- **REQUIRED ACTION A**
Write out the entries verbatim, from their first line through the line containing "5: (491, 365)", with both of those lines included. Leave out any picture markers.

- **TEXT SECTION**
━━━━

Besides, he grew up loving cinema and Sukowa’s work: “Sooner or later, you will see her and she will astound you.”

Sukowa has the charisma and skills to carry movies — and indeed her surface appeal is immediate. She possesses the traditional attributes of an old-fashioned movie star: a piercing stare, high cheekbones, a blond mane. A close-up of that hair, in fact, opens the Fassbinder film. Yet she was not interested in capitalizing on those assets.

“After ‘Lola’ I was offered a lot of these roles, but I turned them down mostly,” Sukowa said in lightly accented English by video from her Brooklyn home — she moved to the United States in the early 1990s. “I didn’t want to get into the beauty and, you know, sexy. Today I think maybe I should have done something, it would have been fun to see myself like that.”

Her résumé does include a couple of femmes fatales, most notably in Lars von Trier’s stylish thriller “Europa” (1992), but Sukowa is most closely associated with von Trotta — they have collaborated seven times, going back to “Marianne and Juliane” in 1982.

“She is so intelligent, and a hard worker,” von Trotta wrote in an email. “She is preparing as much as I do with the research. In ‘Rosa Luxemburg’ I had taken a certain speech against the war of 1914. Then she showed me another speech she liked better, and indeed it was the more powerful one. I would have been an idiot not to take hers.”




Sukowa also has a knack for handling one of acting’s toughest challenges. “For me she is the only German actress able to show me her moments of thinking without words,” von Trotta said.

The trick, it seems, is to not have one.

“I didn’t act thinking, I just thought,” Sukowa said of her performance as Arendt, known for her redoubtable intellect. “I was thinking of things that she might have thought — and I read a lot about her.” Her preparation even included hiring a professor at Columbia University as a tutor. The idea is that all the advance work will become so ingrained that instinct takes over during the shoot.

“I always say to young actors, ‘You don’t have to make a lot of mimics,’” Sukowa said. “It’s almost like a lake that has no waves on it: You can look at the bottom and see the stones or whatever is in there.”

Reviewing “Hannah Arendt” for The New York Times, A.O. Scott wrote that she captured her subject’s “fearsome cerebral power, as well as her warmth and, above all, the essential, unappeasable curiosity that drove her.”

This juggling act is at the heart of the role for which many American viewers may know her: Katarina Jones, the operator of a time-traveling device on the Syfy series “12 Monkeys.”

Co-creator Terry Matalas recalled seeing hundreds of performers for the part, none of them quite right. “There needed to be not just the erudite scientist but also a little bit of a maternal instinct, and all that had to be under this glaze of a cold exterior,” he said in a video call. “I kept describing what I was missing from these auditions to our director and he was like, ‘It sounds like you’re describing Barbara Sukowa.’ And I was like, ‘Yeah, but she’s never going to read for this.’ One week later, we got an audition that she did on her iPhone. Within six seconds of watching, I knew it was her.”

━━━━

- **REQUIRED ACTION B**
In the article on Barbara Sukowa, how many times have Sukowa and von Trotta collaborated?

Point correspondence tracking entries
━━━━

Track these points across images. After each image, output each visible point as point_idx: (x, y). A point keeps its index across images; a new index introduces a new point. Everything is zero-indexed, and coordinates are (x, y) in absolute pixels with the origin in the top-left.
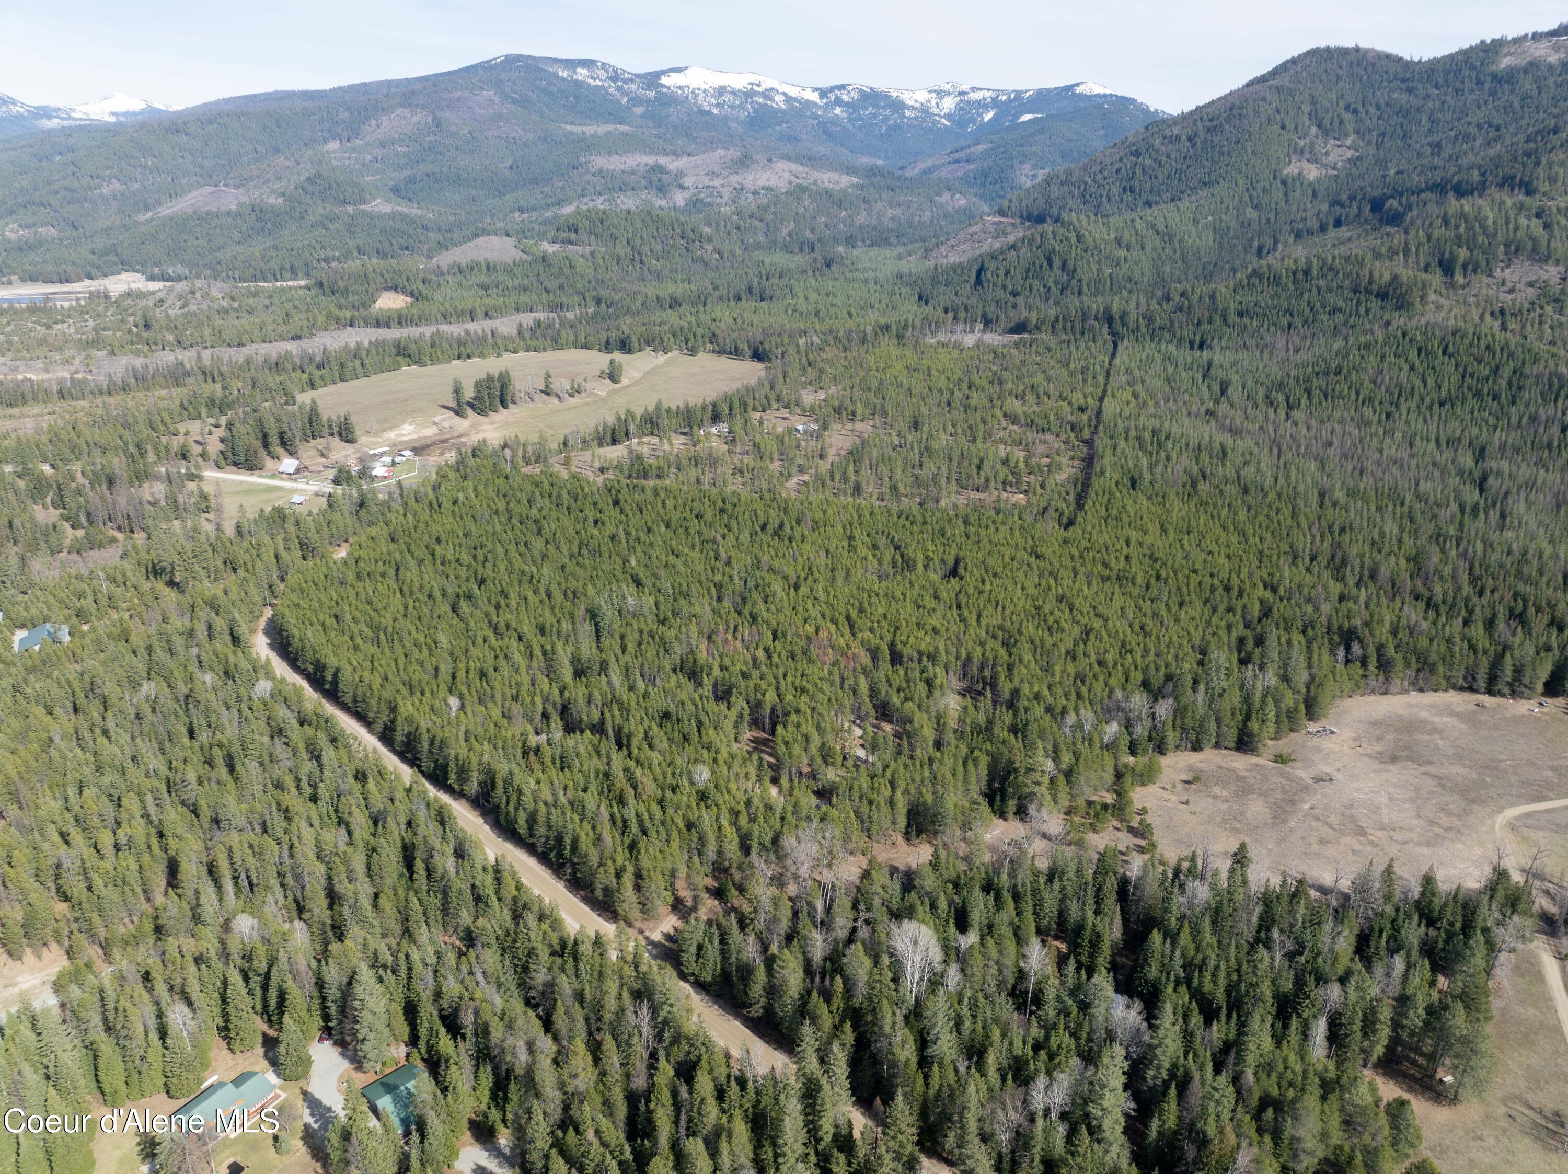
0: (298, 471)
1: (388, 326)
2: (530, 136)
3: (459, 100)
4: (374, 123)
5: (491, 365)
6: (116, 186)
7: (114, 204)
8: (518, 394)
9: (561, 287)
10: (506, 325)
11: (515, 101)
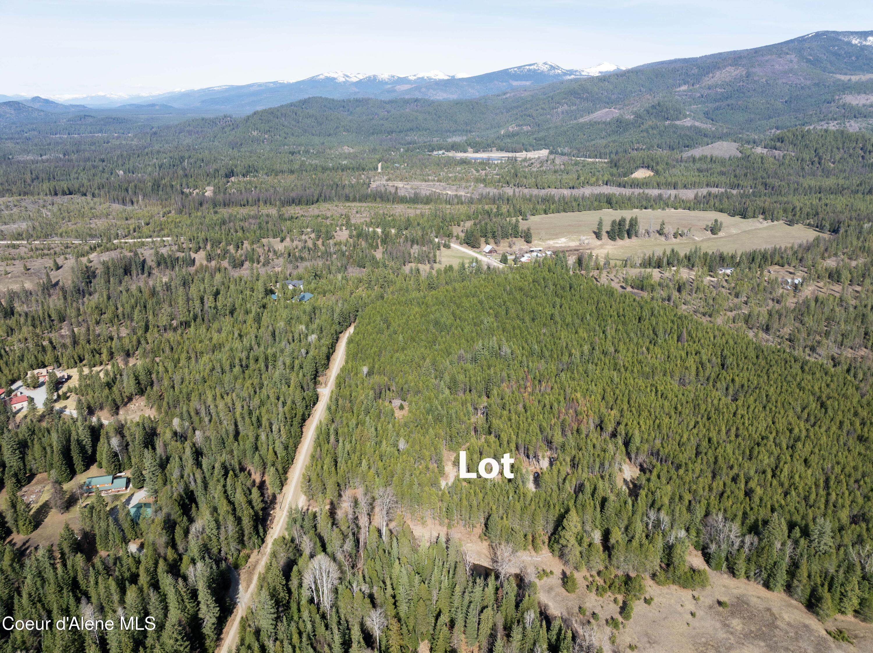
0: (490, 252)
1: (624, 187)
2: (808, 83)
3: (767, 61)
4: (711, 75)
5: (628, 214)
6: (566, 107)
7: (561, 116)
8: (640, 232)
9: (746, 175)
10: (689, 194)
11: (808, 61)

━━━━

- **TASK RESPONSE A**
Track these points across images. After each image, output each visible point as point_idx: (x, y). A point keeps its index across images; a new index introduces a new point. Everything is zero-indexed, and coordinates are (x, y) in absolute pixels with the origin in the top-left.
0: (298, 471)
1: (388, 326)
2: (530, 136)
3: (459, 100)
4: (374, 123)
5: (491, 365)

- **TASK RESPONSE B**
Seven times, going back to "Marianne and Juliane" in 1982.